On Friday, I awoke again to the dulcet tones of raindrops, but this time I was prepared. I put my rubber boots on, opened my umbrella, and shouted my defiance to the cloudy skies. Whereupon it stopped raining. It started again in a few minutes, though, so I was vindicated. It was the orientation day for all the assistants in the entire region, so Olesya, Nikki and I hopped on the bus to the IUFM, which is the teacher-training school. The first part of the day was mostly in French, with short speeches in each of the 8 languages being taught in the region this year (English, German, Spanish, Italian, Portuguese, Chinese, Russian and Arabic). It was really neat to hear all the languages, especially Portuguese and Russian, which I always think sound like the other one. (The trick is that Portuguese has a lot more zh-sounds, and Russian has a lot more k-sounds.) We learned that there are 5682 assistants in France this year, speaking 15 languages and representing 53 countries. In my region, there are 163 assistants (of which 110 speak English), speaking 8 languages and representing 26 countries. This means that the English speakers come from the US, England, Scotland, Ireland, Wales, Canada, Australia, and New Zealand (I’ve probably forgotten a couple). Which means that the poor French kids, most of whom have only heard British accents, will have to decipher this mix of dialects. It’ll definitely be good for them, but it will be hard at first.

We split up into language groups in the afternoon, so we could hear about all the paperwork in our native languages.

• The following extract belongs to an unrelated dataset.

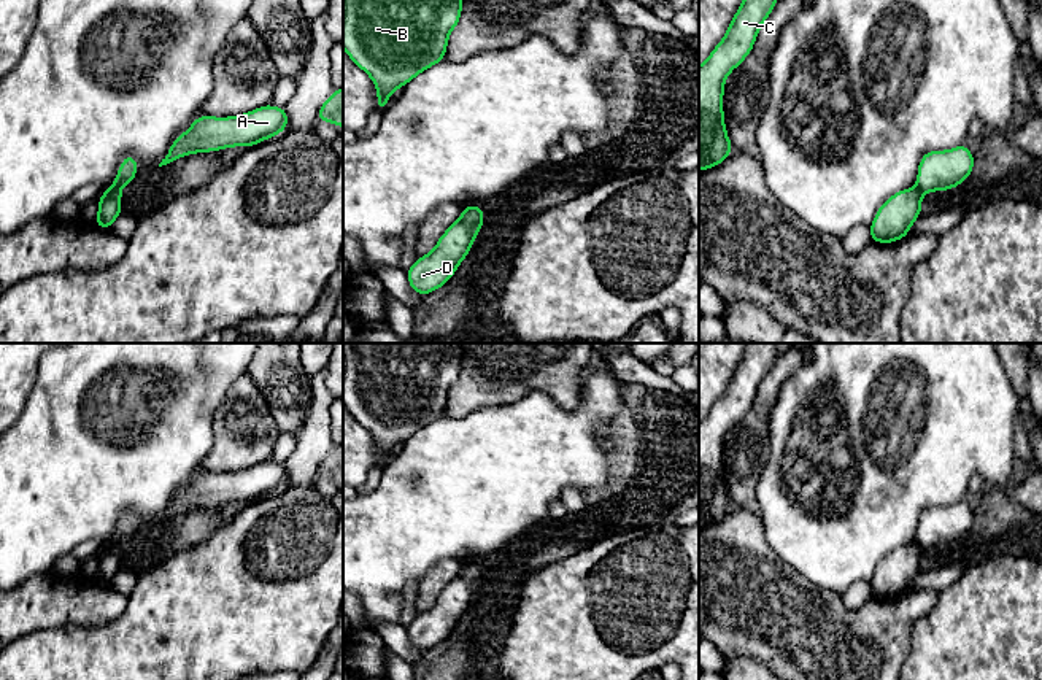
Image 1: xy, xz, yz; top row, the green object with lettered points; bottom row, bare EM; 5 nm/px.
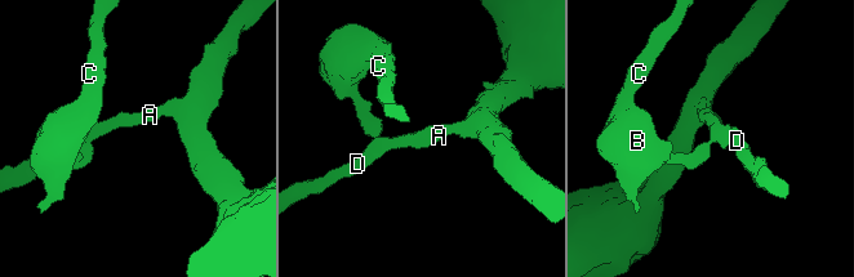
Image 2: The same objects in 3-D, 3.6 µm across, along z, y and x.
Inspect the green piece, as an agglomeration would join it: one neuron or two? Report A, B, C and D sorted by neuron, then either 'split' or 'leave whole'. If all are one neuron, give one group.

The French authorities ask for everything but your first-born child, and I’m pretty sure they’d ask for that too if they thought they could get away with it. It’s especially bad if you’re not from the European Union (yet another reason to be jealous of Europe) because you have to get a temporary green card to be here for longer than 6 months. It was during this session that we saw “concubinage” listed as a possibility for marital status, which made us nearly hysterical. I looked it up later and found that it meant “common-law marriage”, which is much less amusing than it should be. Afterwards, I made plans with Emilia and a Canadian boy named Alex to go out to an Irish pub. On the way home, I stopped by France Télécom to try to get a telephone line, but since there hasn’t been one in our apartment for a few years, they have to send someone over. I got an appointment for a week and a half later, which isn't bad, considering that this is France. The saga continues…

Olesya came with us to the pub, where there were snakebites and something called black velvets on the menu. The snakebite was half Guinness, half Kilkenny, and the black velvet was that plus blackcurrant syrup. Having been informed by a certain Jumbo with Australian connections that blackcurrant concoctions are delicious, I ordered the black velvet, as did Emilia. It was HUGE, so it took me about 2 hours to drink it, but it was very good. About halfway through, my French started to improve dramatically, or at least I thought it did… We walked home (well, I skipped part of the way – it’s embarrassing how much of a lightweight I am, and how hyper alcohol makes me) and went to bed.


  1. What a waste of good Guinness! Yuk!

    Ha ha, seriously, when in France... You're in cider and mead (hydromel) country there...

    Hope you get your phone/internet set. That was the least fun part of living over there (well, pre-internet, of course, back in the 80's...), not having a phone and having to go out to the post office to make overseas calls...

  2. No matter what Doc says, it is so not a waste of guinness! And I think it's interesting that you met another Amelia, though spelled differently. Sounds like you're having a great time!